Route by task class, not by model preference. Default to 4.7 for coding, vision, reasoning, and computer use. Keep 4.6 on tap for offensive-security and agentic-search work until Glasswing is generally available or the regression closes. The Anthropic API supports per-request model selection; use it.
Stop trusting vendor benchmarks in isolation. Every frontier lab publishes charts where every bar goes up. Anthropic deserves credit for publishing two that went down. That is rare. Read the chart end to end before you read the press release.

The uncomfortable implication

If Anthropic will list a gated cyber tier on its own system card, every other frontier vendor is doing something similar and not publishing it. When a buyer compares OpenAI, Anthropic, and Google on the same task today, they are comparing three tier-differentiated products, not three underlying model capabilities. The honest benchmark for frontier capability is the invitation-only tier at each lab, not the public API.

For most teams, this does not change daily work.
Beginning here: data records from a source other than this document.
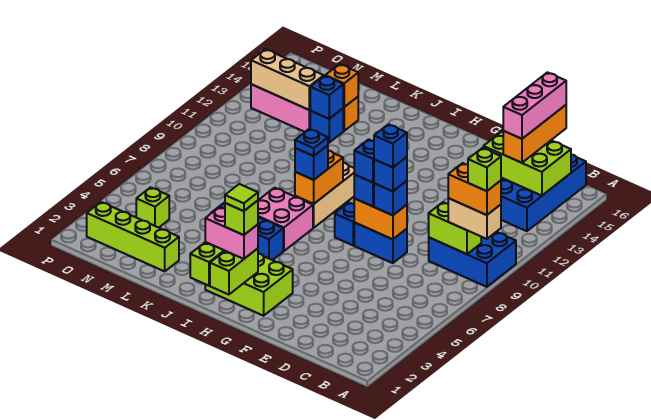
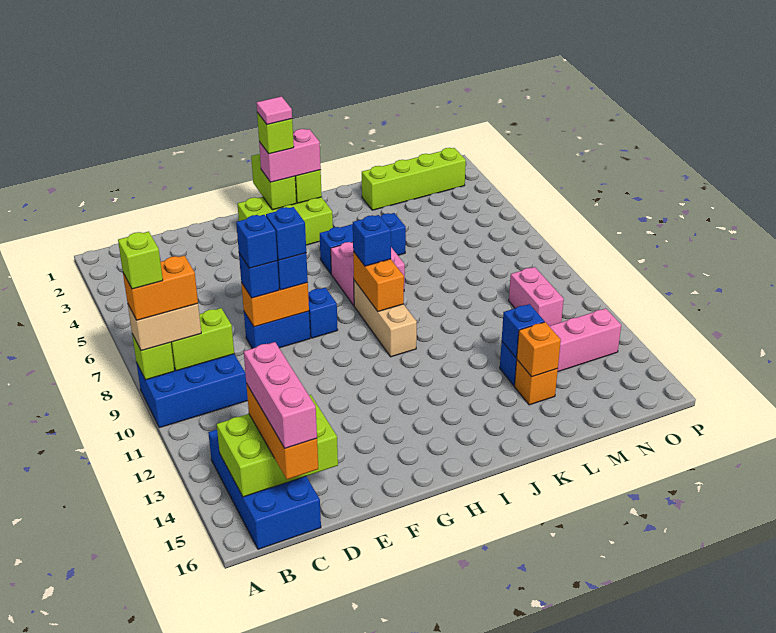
blue 1x1 brick [374,124,407,167] -> none
lime 1x1 tile [225,184,258,211] -> pink 1x1 tile [257,96,292,125]
blue 1x1 plate [295,129,328,156] -> none
tan 1x3 brick [251,49,324,110] -> none
lime 1x1 brick [136,187,169,228] -> lime 1x1 brick moved to [132,334,174,380]
none -> pink 1x2 brick [509,267,564,326]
For any team building on top of frontier models to do security, legal, or research work where the gap between public and enterprise tiers matters, it changes which questions get asked at procurement.

Read your vendor's chart. Read it end to end. And keep a copy of today's output before tomorrow's launch.

Update log (1)

2026-04-17Initial publication.

Sources + verification

Benchmark numbers are taken directly from Anthropic's own published announcement and system card. No numbers in this post are reproduced locally; if they were, we would publish the harness alongside. Any team that wants to reproduce a model evaluation is encouraged to do the same.